*** Opening of EXERCISE MATERIALS ***
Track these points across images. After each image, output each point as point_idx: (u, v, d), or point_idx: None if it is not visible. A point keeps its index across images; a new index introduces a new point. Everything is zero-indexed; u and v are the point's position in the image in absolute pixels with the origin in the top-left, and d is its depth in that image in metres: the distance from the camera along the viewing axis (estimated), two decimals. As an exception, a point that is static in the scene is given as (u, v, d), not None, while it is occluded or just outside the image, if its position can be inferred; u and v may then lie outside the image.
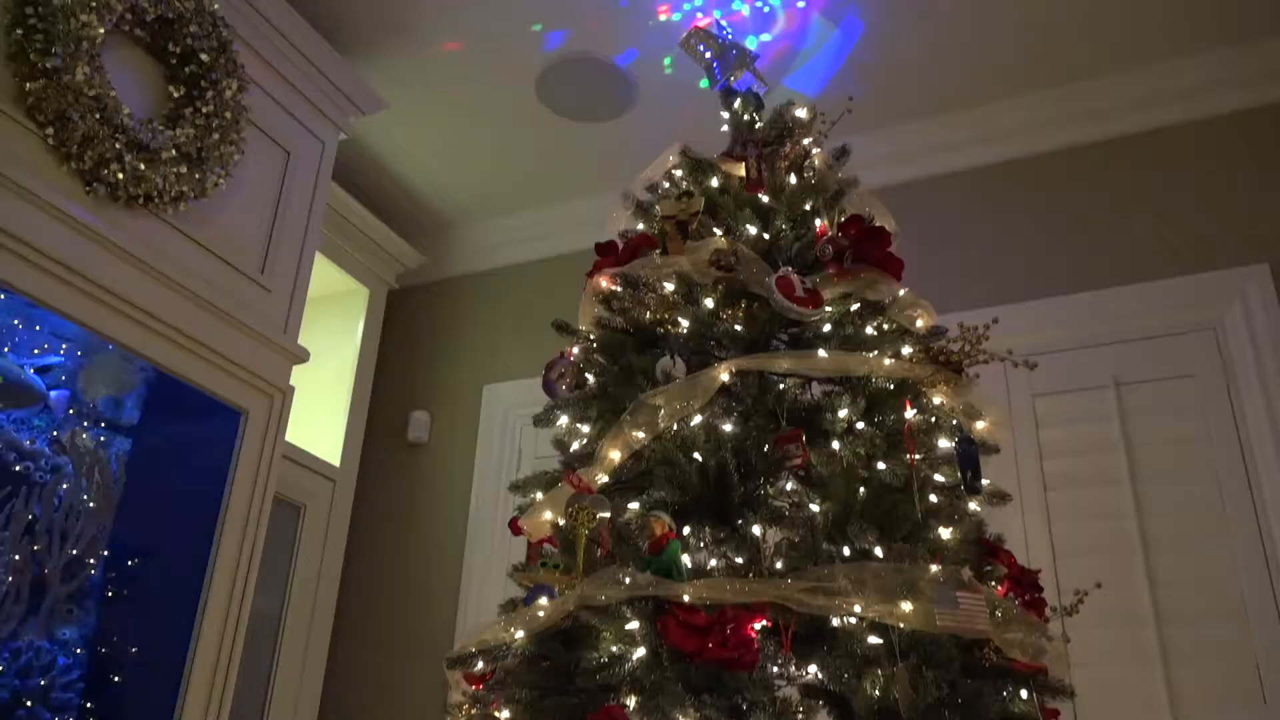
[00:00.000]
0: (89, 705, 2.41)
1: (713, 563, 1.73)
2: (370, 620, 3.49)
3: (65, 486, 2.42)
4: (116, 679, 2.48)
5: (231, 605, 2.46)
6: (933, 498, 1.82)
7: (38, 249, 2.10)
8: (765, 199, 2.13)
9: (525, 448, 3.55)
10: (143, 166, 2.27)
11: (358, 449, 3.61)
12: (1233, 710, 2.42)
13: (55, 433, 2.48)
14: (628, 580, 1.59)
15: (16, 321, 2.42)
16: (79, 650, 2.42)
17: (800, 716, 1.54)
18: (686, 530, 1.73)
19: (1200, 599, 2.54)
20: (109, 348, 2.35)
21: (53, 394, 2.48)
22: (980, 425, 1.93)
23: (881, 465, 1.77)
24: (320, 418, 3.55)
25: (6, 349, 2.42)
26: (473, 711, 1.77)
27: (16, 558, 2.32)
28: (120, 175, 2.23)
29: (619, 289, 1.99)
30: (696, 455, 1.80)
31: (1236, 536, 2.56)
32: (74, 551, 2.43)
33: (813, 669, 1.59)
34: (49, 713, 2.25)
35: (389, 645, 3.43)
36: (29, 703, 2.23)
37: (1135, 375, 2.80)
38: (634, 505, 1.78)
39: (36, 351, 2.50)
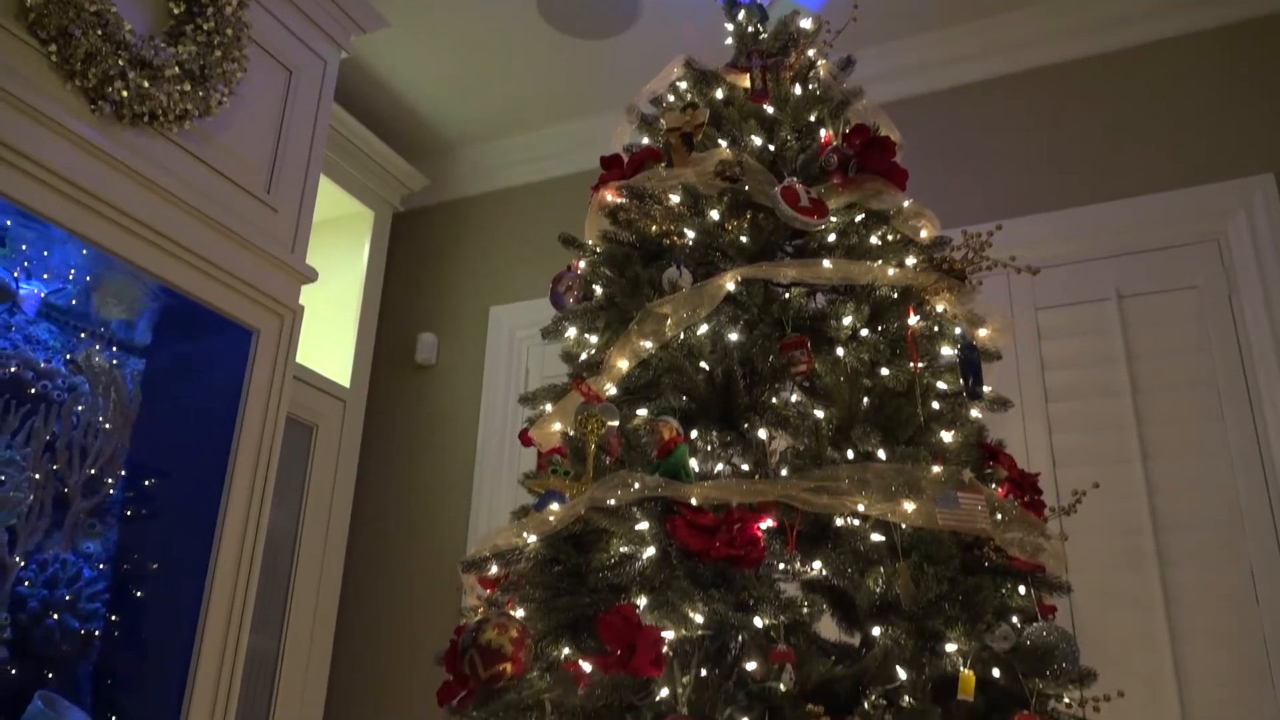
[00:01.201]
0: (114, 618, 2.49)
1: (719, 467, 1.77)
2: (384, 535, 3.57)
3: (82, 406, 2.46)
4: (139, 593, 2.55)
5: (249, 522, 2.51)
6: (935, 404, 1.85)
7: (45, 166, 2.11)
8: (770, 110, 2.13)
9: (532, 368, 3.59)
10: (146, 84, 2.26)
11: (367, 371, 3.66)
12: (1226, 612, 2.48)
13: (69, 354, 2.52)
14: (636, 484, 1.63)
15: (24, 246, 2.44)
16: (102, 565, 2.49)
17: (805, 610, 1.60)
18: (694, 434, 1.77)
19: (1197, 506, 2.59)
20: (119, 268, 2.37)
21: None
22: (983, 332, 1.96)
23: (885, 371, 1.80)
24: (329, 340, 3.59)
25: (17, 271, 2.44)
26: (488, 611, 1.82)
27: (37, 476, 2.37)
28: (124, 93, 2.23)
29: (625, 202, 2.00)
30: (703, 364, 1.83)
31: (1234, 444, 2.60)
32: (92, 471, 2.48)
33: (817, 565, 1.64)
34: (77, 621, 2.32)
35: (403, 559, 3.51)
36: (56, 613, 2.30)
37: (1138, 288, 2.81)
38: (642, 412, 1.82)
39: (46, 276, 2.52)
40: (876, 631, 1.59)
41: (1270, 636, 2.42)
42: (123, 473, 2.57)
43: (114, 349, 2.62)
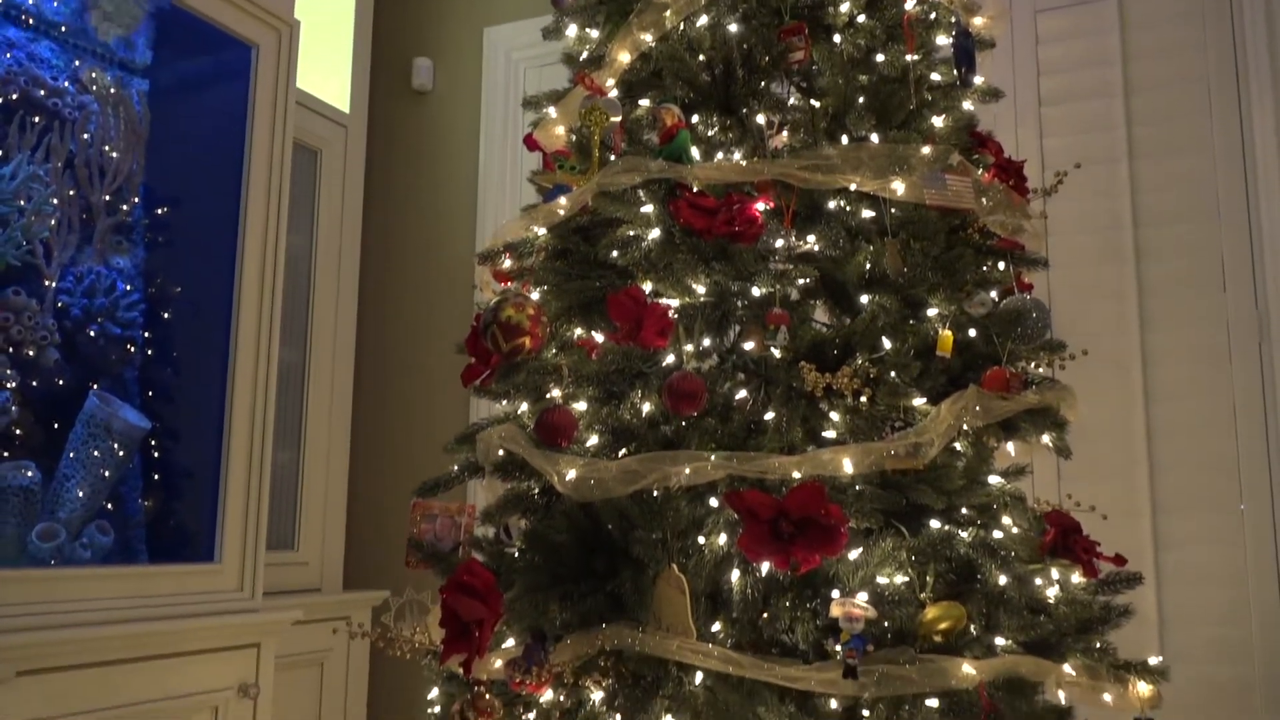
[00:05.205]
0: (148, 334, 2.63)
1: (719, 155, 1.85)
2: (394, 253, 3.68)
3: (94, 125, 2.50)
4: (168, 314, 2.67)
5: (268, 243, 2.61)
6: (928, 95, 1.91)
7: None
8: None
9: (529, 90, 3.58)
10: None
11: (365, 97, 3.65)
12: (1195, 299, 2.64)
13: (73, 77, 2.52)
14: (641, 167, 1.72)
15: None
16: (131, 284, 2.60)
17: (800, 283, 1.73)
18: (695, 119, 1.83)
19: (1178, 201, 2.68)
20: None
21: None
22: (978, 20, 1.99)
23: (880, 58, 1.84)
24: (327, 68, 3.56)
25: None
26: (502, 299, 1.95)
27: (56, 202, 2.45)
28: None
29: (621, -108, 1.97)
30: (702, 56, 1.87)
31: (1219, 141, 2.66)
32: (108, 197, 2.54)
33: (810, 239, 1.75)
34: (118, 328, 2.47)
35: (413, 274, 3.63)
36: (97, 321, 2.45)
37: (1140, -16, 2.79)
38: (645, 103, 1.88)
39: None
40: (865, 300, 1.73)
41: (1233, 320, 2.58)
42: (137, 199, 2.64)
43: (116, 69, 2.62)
*** Close of EXERCISE MATERIALS ***
WHAT TO DO:
Could you please return each line of the material exactly, dropping the pictures?

RESPONSE TO THE TASK:
Track these points across images. After each image, output each point as point_idx: (u, v, d), or point_idx: None if it is not visible. A point keeps its index across images; a new index introduces a new point. Everything is zero-indexed; u and v are the point's position in the image in absolute pixels with the origin in the top-left, and d is its depth in that image in metres: the distance from the camera along the viewing axis (estimated), two decimals. As an exception, a point that is static in the scene is given as (u, v, d), not None, while it is occluded or just outside the image, if its position can be inferred; u and v may then lie outside the image.
[00:00.000]
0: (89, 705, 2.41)
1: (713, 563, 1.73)
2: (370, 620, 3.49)
3: (65, 486, 2.42)
4: (116, 679, 2.48)
5: (231, 605, 2.46)
6: (933, 498, 1.82)
7: (38, 249, 2.10)
8: (765, 199, 2.13)
9: (525, 448, 3.55)
10: (143, 166, 2.27)
11: (358, 449, 3.61)
12: (1233, 710, 2.42)
13: (55, 433, 2.48)
14: (628, 580, 1.59)
15: (16, 321, 2.42)
16: (79, 650, 2.42)
17: (800, 716, 1.54)
18: (686, 530, 1.73)
19: (1200, 599, 2.54)
20: (109, 348, 2.35)
21: (53, 394, 2.48)
22: (980, 425, 1.93)
23: (881, 465, 1.77)
24: (320, 418, 3.55)
25: (6, 349, 2.42)
26: (473, 711, 1.77)
27: (16, 558, 2.32)
28: (120, 175, 2.23)
29: (619, 289, 1.99)
30: (696, 455, 1.80)
31: (1236, 536, 2.56)
32: (74, 551, 2.43)
33: (813, 669, 1.59)
34: (49, 713, 2.25)
35: (389, 645, 3.43)
36: (29, 703, 2.23)
37: (1135, 375, 2.80)
38: (634, 505, 1.78)
39: (36, 351, 2.50)
[00:01.201]
0: (114, 618, 2.49)
1: (719, 467, 1.77)
2: (384, 535, 3.57)
3: (82, 406, 2.46)
4: (139, 593, 2.55)
5: (249, 522, 2.51)
6: (935, 404, 1.85)
7: (45, 166, 2.11)
8: (770, 110, 2.13)
9: (532, 368, 3.59)
10: (146, 84, 2.26)
11: (367, 371, 3.66)
12: (1226, 612, 2.48)
13: (69, 354, 2.52)
14: (636, 484, 1.63)
15: (24, 246, 2.44)
16: (102, 565, 2.49)
17: (805, 610, 1.60)
18: (694, 434, 1.77)
19: (1197, 506, 2.59)
20: (119, 268, 2.37)
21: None
22: (983, 332, 1.96)
23: (885, 371, 1.80)
24: (329, 340, 3.59)
25: (17, 271, 2.44)
26: (488, 611, 1.82)
27: (37, 476, 2.37)
28: (124, 93, 2.23)
29: (625, 202, 2.00)
30: (703, 364, 1.83)
31: (1234, 444, 2.60)
32: (92, 471, 2.48)
33: (817, 565, 1.64)
34: (77, 621, 2.32)
35: (403, 559, 3.51)
36: (56, 613, 2.30)
37: (1138, 288, 2.81)
38: (642, 412, 1.82)
39: (46, 276, 2.52)
40: (876, 631, 1.59)
41: (1270, 636, 2.42)
42: (123, 473, 2.57)
43: (114, 349, 2.62)
[00:05.205]
0: (148, 334, 2.63)
1: (719, 155, 1.85)
2: (394, 253, 3.68)
3: (94, 125, 2.50)
4: (168, 314, 2.67)
5: (268, 243, 2.61)
6: (928, 95, 1.91)
7: None
8: None
9: (529, 90, 3.58)
10: None
11: (365, 97, 3.65)
12: (1195, 299, 2.64)
13: (73, 77, 2.52)
14: (641, 167, 1.72)
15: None
16: (131, 284, 2.60)
17: (800, 283, 1.73)
18: (695, 119, 1.83)
19: (1178, 201, 2.68)
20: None
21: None
22: (978, 20, 1.99)
23: (880, 58, 1.84)
24: (327, 68, 3.56)
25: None
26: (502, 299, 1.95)
27: (56, 202, 2.45)
28: None
29: (621, -108, 1.97)
30: (702, 56, 1.87)
31: (1219, 141, 2.66)
32: (108, 197, 2.54)
33: (810, 239, 1.75)
34: (118, 328, 2.47)
35: (413, 274, 3.63)
36: (97, 321, 2.45)
37: (1140, -16, 2.79)
38: (645, 103, 1.88)
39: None
40: (865, 300, 1.73)
41: (1233, 320, 2.58)
42: (137, 199, 2.64)
43: (116, 69, 2.62)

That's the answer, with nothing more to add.